» Reading text:
Data operation in NumPy is analogous to data opeartion on matrices or arrays. Here we will learn how to work with Python matrcies by spliting, rebuilding, reshaping and joing them. This class will cover following issues:

- *Array properties*:  size, shape, memory consumption, and data types of arrays
- *inside the array indices*: extracting and setting the value of individual array elements
- *Slicing of arrays*: Getting and setting smaller subarrays within a larger array
- *Reshaping of arrays*: Changing the shape of a given array
- *Joining and splitting of arrays*: Combining multiple arrays into one, and splitting one array into many

We will create a matrix of random numbers for that we use NumPy's random number generator, which we will seed with a set value in order to ensure that the same random arrays are generated each time this code is executed:

In [None]:
import numpy as np
np.random.seed(0)

In [None]:
matrix2D = np.random.randint(2,size=(3,3))

Next we can access properties of generated matrix:

In [None]:
print("ndim: ", matrix2D.ndim)
print("shape:", matrix2D.shape)
print("size: ", matrix2D.size)
print("type: ", matrix2D.dtype)

How would we access any element of that  matrix? We simply use indexing as follows:


In [None]:
matrix2D

We can also draw matrix diagonal using numPy function *diag*

In [None]:
np.diag(matrix2D)

### Matrix slicing or sub-matrix

Next we will use 2D matrix that we generate and splice it such that we create row or column vector:


In [None]:
matrix2D

In [None]:
trace2050 = matrix2D[:,0:2]
trace2050

In [None]:
matrix2D[:,:]

Similarly, one can obtain the last column of that matrix:


In [None]:
matrix2D[:,2:]

We can also reverse rows or columns of the matrix:
    

In [None]:
matrix2D

In [None]:
matrix2D[::-1,:]

In [None]:
matrix2D[:,::-1]

If you would like to get any elements of that matrix in a new sub-matrix you can pass new matrix containing indices -this is called fancy indexing:


In [None]:
matrix2D

In [None]:
row = np.array([2, 1, 0])
col = np.array([1, 0, 2])
matrix2D[row, col]

We can also update values for those indices:
    

In [None]:
matrix2D[row,col]=np.array([1,0,1])

» Dataset content:
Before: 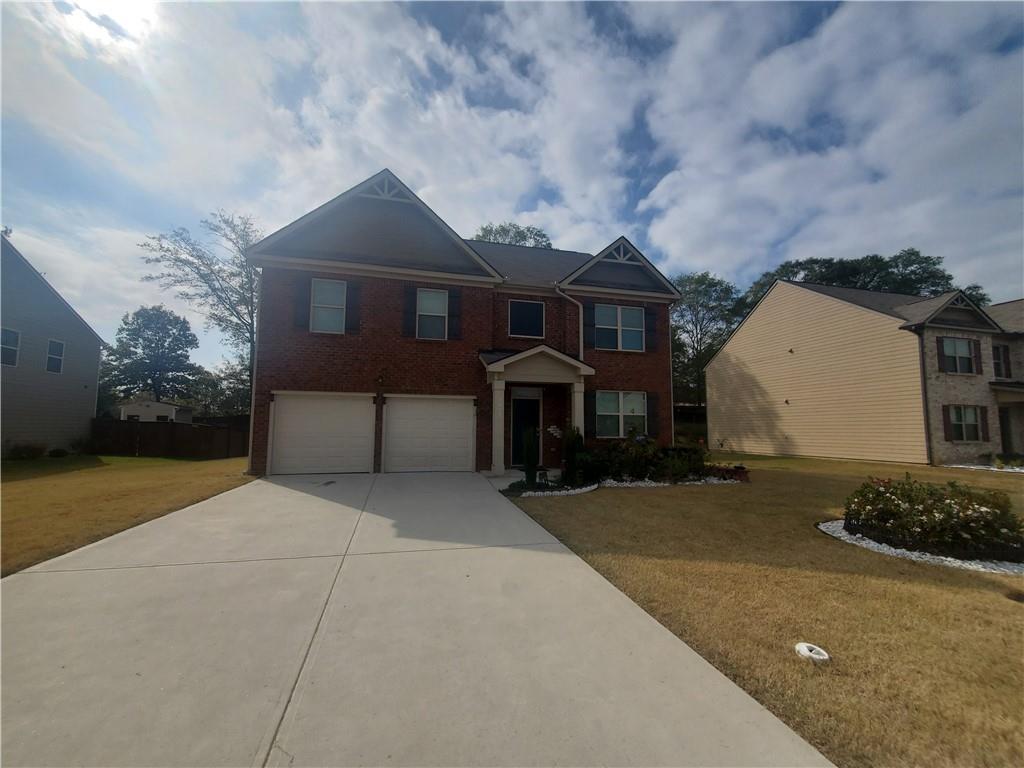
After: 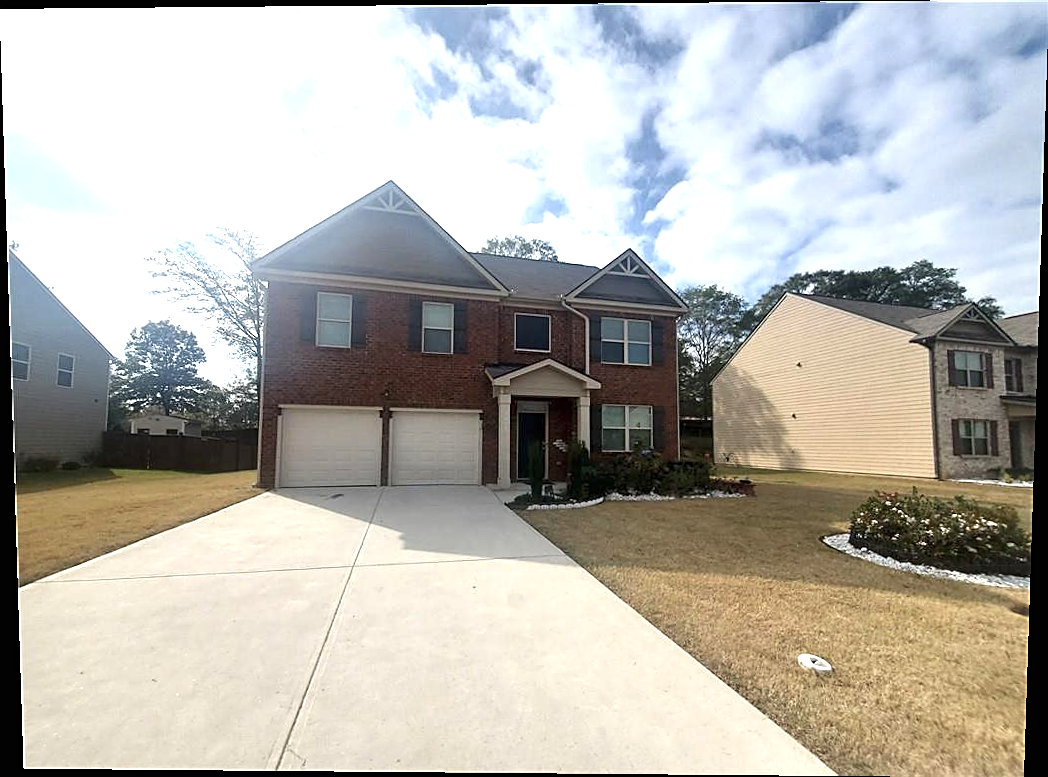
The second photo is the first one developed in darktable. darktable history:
sharpen: on, module defaults
exposure: black level correction 0, exposure 1.45 EV, compensate exposure bias true, compensate highlight preservation false
contrast brightness saturation: contrast 0.06, brightness -0.01, saturation -0.23
rotate and perspective: lens shift (vertical) 0.048, lens shift (horizontal) -0.024, automatic cropping off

» What needs to be done: Print the NumPy lesson word for word, from "If you would" up to and including "np.array([1, 0, 2])". The rows come from a different source than the NumPy lesson.

» Exercise output:
If you would like to get any elements of that matrix in a new sub-matrix you can pass new matrix containing indices -this is called fancy indexing:


In [None]:
matrix2D

In [None]:
row = np.array([2, 1, 0])
col = np.array([1, 0, 2])